To achieve self-denial and still feel good about yourself as a human being, you must learn to be cynical, because every commercial on TV, every magazine ad, every billboard you see will work to undermine your goals. You want to retire at 50 or earlier, but if they have their way with your psyche, you’ll be working until you’re 90. Advertisers are all about getting you to substitute what you NEED for what you WANT. Once they make you want a product, it’s a sure bet you’ll become a customer. Such subversion of your needs by your wants is counterproductive to your goal of achieving enough wealth to retire early, so you’ll need to learn to spot your techniques. Some of them, the dirty scoundrels, will even use your sexuality against you; they have hired expert psychologists to delve into your brain.

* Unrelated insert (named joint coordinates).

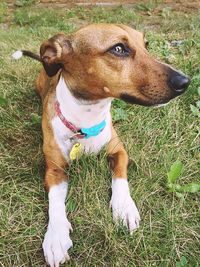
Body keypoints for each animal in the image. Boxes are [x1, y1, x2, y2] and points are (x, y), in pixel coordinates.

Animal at [12, 23, 191, 267]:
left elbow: (120, 178)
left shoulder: (120, 151)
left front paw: (124, 208)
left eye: (146, 45)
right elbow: (55, 201)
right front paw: (56, 235)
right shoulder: (54, 170)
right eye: (118, 48)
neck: (87, 120)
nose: (185, 82)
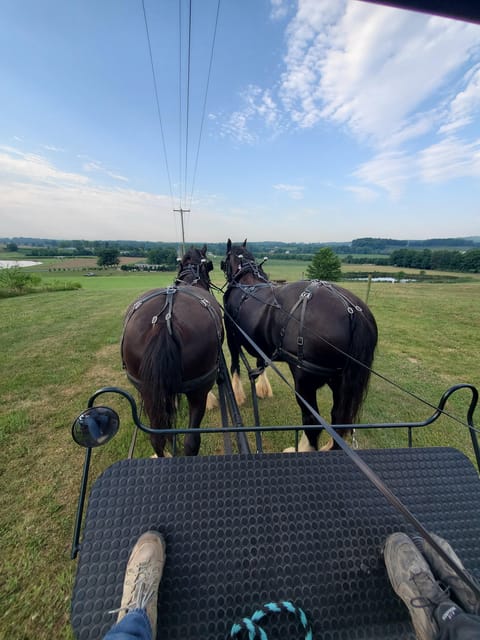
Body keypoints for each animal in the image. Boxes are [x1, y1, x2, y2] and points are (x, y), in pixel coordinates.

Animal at [122, 244, 223, 456]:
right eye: (209, 265)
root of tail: (164, 321)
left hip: (146, 390)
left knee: (156, 438)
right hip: (198, 390)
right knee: (191, 441)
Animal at [222, 239, 378, 450]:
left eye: (225, 259)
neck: (246, 280)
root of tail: (352, 311)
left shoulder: (232, 337)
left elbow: (235, 366)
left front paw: (238, 394)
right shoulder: (259, 344)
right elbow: (259, 363)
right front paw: (262, 388)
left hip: (304, 382)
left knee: (312, 422)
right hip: (339, 381)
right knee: (338, 419)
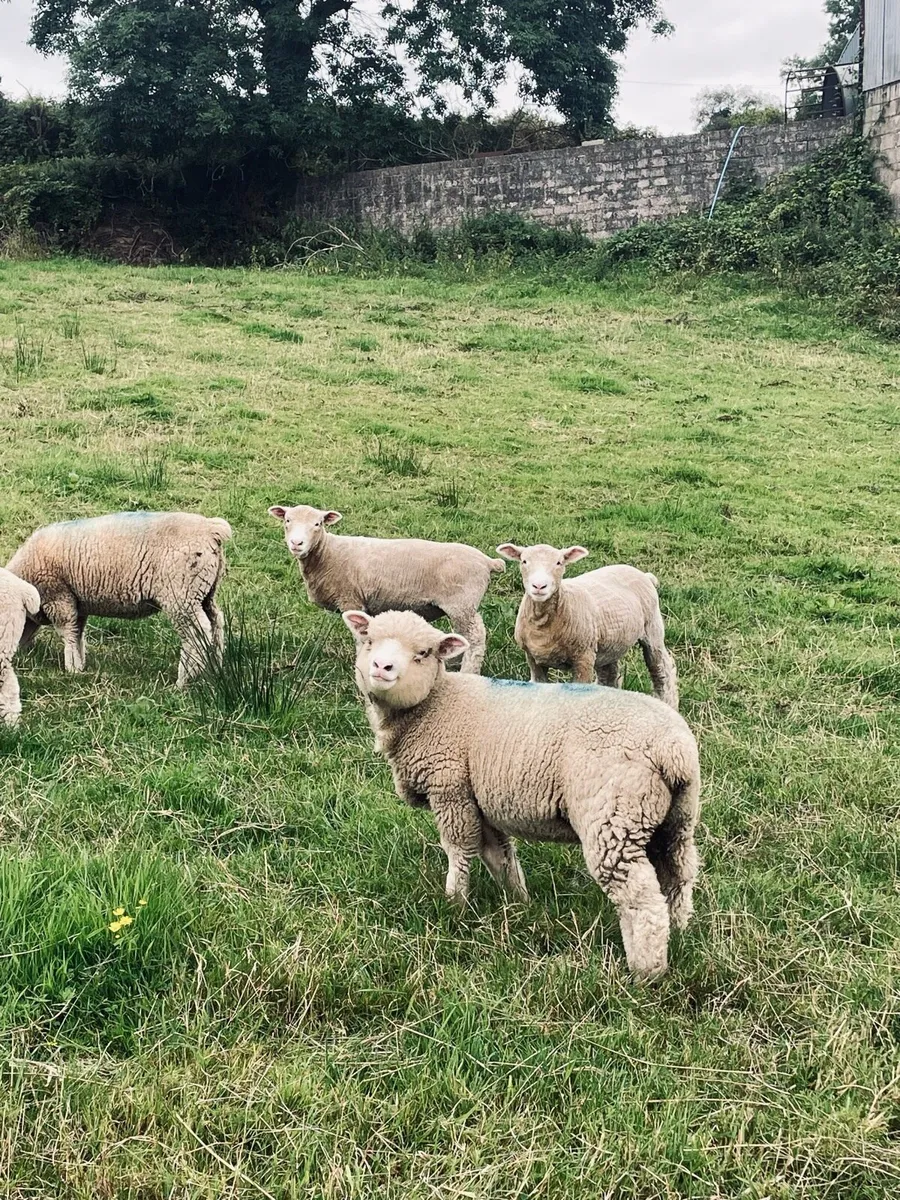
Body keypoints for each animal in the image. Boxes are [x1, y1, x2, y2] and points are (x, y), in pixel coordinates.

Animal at [6, 511, 232, 688]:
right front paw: (80, 665)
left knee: (197, 632)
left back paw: (185, 678)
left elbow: (68, 634)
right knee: (216, 622)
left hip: (181, 594)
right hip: (205, 592)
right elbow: (78, 634)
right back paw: (215, 668)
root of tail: (212, 530)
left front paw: (72, 668)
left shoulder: (59, 597)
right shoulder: (78, 604)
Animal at [268, 503, 505, 674]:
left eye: (318, 524)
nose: (296, 543)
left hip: (462, 605)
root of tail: (487, 561)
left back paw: (468, 671)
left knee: (476, 639)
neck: (327, 553)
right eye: (287, 520)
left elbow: (360, 638)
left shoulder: (351, 599)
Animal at [342, 609, 700, 981]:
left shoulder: (451, 789)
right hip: (674, 819)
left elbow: (459, 850)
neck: (434, 705)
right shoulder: (479, 797)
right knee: (678, 875)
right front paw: (518, 901)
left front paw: (454, 904)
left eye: (423, 653)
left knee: (640, 896)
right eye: (369, 640)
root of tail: (674, 751)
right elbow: (498, 854)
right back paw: (680, 932)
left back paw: (646, 971)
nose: (381, 667)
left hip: (614, 818)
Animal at [497, 543, 679, 709]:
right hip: (609, 645)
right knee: (610, 675)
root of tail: (644, 575)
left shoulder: (583, 657)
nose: (539, 586)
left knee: (662, 671)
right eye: (524, 561)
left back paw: (668, 703)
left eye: (559, 562)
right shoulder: (533, 659)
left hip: (652, 629)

How they did it? Part of this is very subtle and, in my opinion, reprehensible behavior. Product placement in movies and TV shows is everywhere these days, but what if an entire segment of a commercial show was devoted to promoting one product? What would you say to that? Would you believe that a high-tech smartphone maker would buy a segment of a commercial reporting program to include their product in what appears to be a legitimate news report? They showed lines of people struggling to pay $500 for a smartphone, jostling each other to be the first to own one, creating a line mentality for the weak-minded. I can guarantee that none of those people who line up in front of a store at midnight and fight for a smartphone have control over their finances. If this is you, I apologize, go back to my comment about Dr. Phil.

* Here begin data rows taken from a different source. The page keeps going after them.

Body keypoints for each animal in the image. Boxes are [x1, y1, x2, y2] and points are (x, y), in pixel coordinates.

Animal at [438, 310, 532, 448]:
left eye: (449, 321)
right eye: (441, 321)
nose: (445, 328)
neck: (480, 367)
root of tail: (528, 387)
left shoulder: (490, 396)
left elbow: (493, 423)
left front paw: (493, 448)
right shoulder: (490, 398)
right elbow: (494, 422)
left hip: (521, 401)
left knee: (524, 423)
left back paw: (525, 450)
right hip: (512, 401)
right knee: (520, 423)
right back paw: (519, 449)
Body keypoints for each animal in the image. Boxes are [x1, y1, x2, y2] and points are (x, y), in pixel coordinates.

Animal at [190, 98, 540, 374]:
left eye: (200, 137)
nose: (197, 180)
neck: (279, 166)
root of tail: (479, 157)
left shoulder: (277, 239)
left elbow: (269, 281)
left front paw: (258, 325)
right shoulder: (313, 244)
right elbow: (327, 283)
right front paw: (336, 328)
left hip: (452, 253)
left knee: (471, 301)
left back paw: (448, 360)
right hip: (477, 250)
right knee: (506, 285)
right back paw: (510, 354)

Truth be told, most people who want to be rich need a psychoanalyst instead of good stock picking software or an instruction book, because really, getting rich independently is more about changing the way you think. than any other factor. I wrote the book as a guide for young people who are struggling in life because of a series of wrong principles passed down to them by their parents and peers. I know the story well, I was one. The goal of becoming prosperous must be based on the need to self-actualize above all else. The need to define the purpose of your life should be before setting financial goals. It will give you the reason for all your future suffering, self-denial, and ego-bashing when those closest to you question your behavior. Since you will have given yourself the ultimate goal for the meaning of your life, you will not feel the need to justify yourself to others.

Only weak people feel such a need. Let them be the ones buying the mountains of consumer goods that prevent them from retiring from the rat race and getting on with what they really want to do with their lives. The sad reality is that most people do not have a self-actualization goal. And without a clear goal in life, how will you know if you’ve reached it? If your goal is to impress people with what you can buy or how much money you have accumulated, you may succeed at that, but unfortunately only jerks will be impressed by you! You need a supreme goal that is above all that, and divine in its purpose, that gives your life and others some meaning and joy. When you have such a goal of self-actualization, it gives you the strength you need to live a life of deprivation and hard work that leads to your goals in happiness.

The money you accumulate will help you do what you really want to do with your time on Earth, and simply working towards that goal will make you feel fulfilled and fulfilled. Your Gross National Happiness will skyrocket no matter what stage you are in the project, whether you are in school starting your new career or retired and volunteering for those in need. You will even settle for denying yourself something, knowing that you will reach your goals sooner. Other people may be impressed with you and your achievements, but in the end, their opinion is little. In the final analysis, you just have to be satisfied with what you have done with your time, which is truly the only resource you have been given to change for the things you want in life.